The present invention relates to devices having a sensor adapted to measure the volume of a body cavity, such as a bladder, and to provide a signal to the user, wearer, or caregiver when the body cavity volume reaches a pre-determined threshold.
Today, devices adapted to measure bladder volume are widely used for diagnostic purposes in the medical profession, such as the urology field. Additionally, bladder volume measurement devices have been developed for continence training applications. Some of these devices provide a complete two or three-dimensional image of the bladder using ultrasonic transducers that are rotated or moved in a pattern within an ultrasound scanning head. These devices have the disadvantage of being large, heavy, complex and extremely costly and require significant signal processing and analysis capability. Another approach provides measures of bladder volume via arrays of ultrasonic transducers positioned on a subject""s body in an area or pattern in proximity to the bladder (e.g., around the waist of the wearer). In such devices, the array determines a number of points on the front and back walls of the bladder and fits a curve to the points to define a cross-section. This approach has the limitation of requiring significant computational resources due to the need for the complex curve-fitting analysis of the transducer data. Yet another approach involves the use of a single ultrasonic transducer positioned on the wearer""s abdomen in proximity to the bladder. In this device, an ultrasound pulse is transmitted to and through the bladder and the volume is calculated by comparing the time difference of the echoes from the front and rear walls of the bladder, A key disadvantage of this device is the difficulty in aiming the ultrasonic transducer at the bladder (i.e., the aim varies depending on application of the device). The entire device must be reapplied or shifted on the wearer to correct a non-optimal initial aim. Additionally, none of the known bladder volume measurement devices are easily or comfortably wearable by the subject.

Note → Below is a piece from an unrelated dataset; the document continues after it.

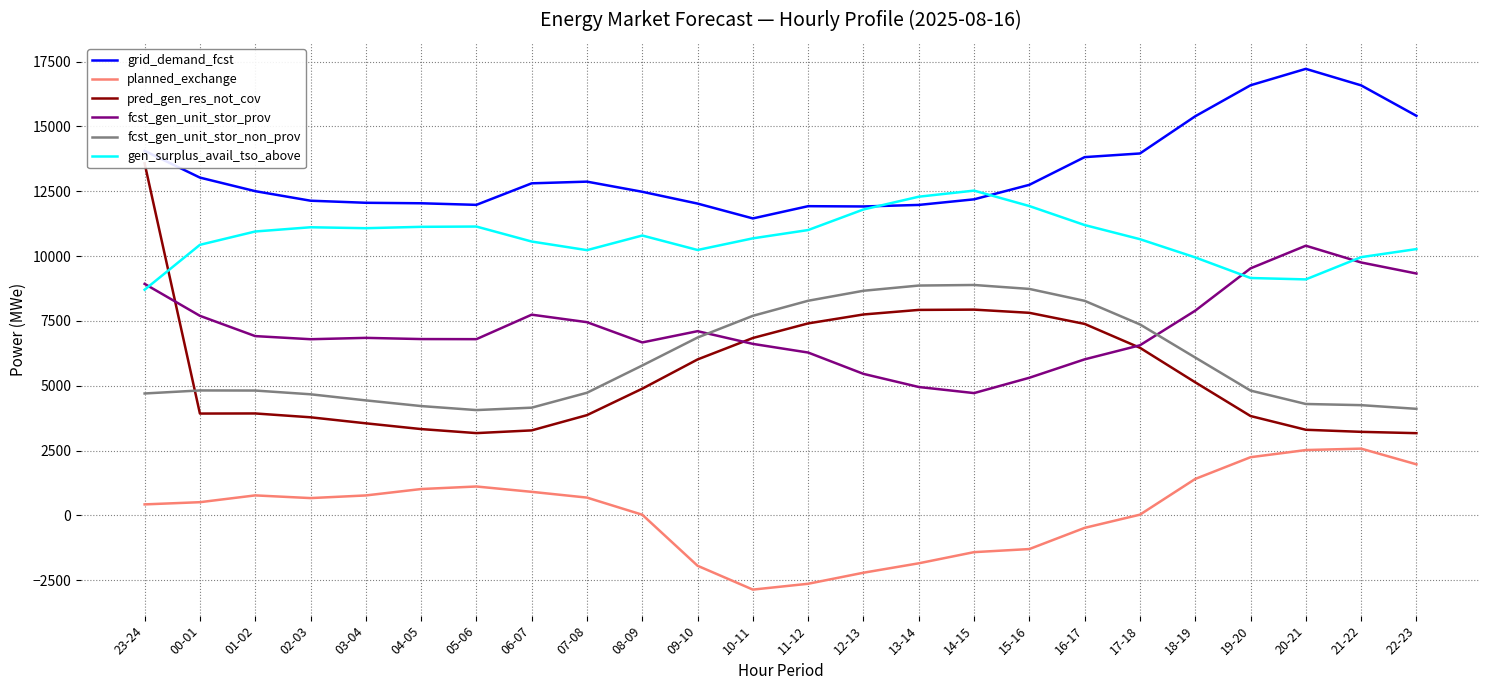

True or false: pred_gen_res_not_cov and planned_exchange cross at least once.

False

Accordingly, it would be advantageous to provide a body cavity volume monitor which is comfortable to wear. It would also be advantageous to provide a body cavity volume monitor which can be adjusted to improve performance after the device is applied to the wearer. Further, it would be advantageous to provide a body cavity volume monitor which is configured such that even if it is displaced or not optimally aligned, an accurate measurement can be obtained.
In order to resolve the shortcomings of the prior art, the present invention provides a device or article which includes a base, a sensor adapted to detect when a body cavity of the wearer reaches a predetermined volume and a signal mechanism. The sensor is moveably mounted on the base so as to facilitate aiming of the sensor toward the body cavity. The signal mechanism is adapted to provide a signal to a wearer, a caregiver or an element of the article once the predetermined body cavity volume is reached.

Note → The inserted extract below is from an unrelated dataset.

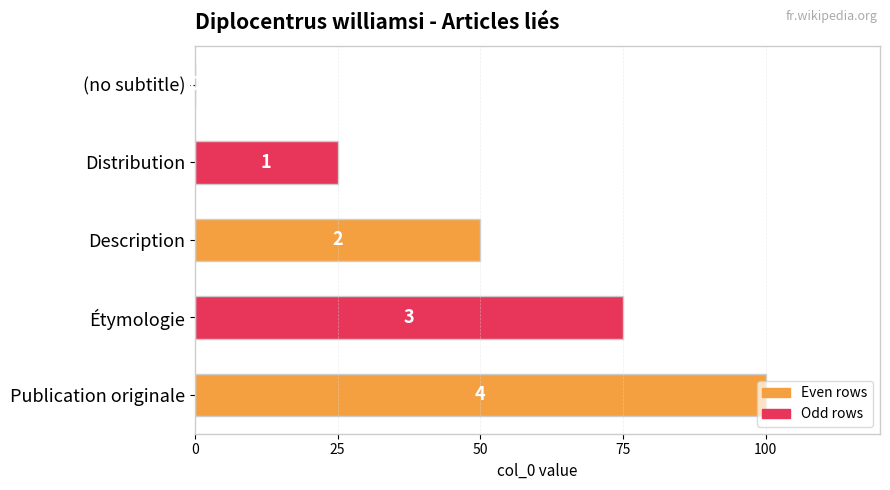

Are the bars horizontal?

Yes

In an alternative embodiment, the present invention provides a device adapted to measure the volume of a body cavity comprising a first sensor and a second sensor. The first sensor has a first orientation toward the body cavity and is adapted to measure a first distance between the front wall and the back wall of the body cavity. The second sensor has a second orientation toward the body cavity which is different from the first orientation and is adapted to measure a second distance between the front wall and the back wall of the body cavity. The device also includes a signal mechanism which provides a signal to a wearer or a caregiver once a predetermined volume of the body cavity is reached, wherein the predetermined volume is calculated based on the greater of the first and second distances between the front wall and the back wall of the body cavity.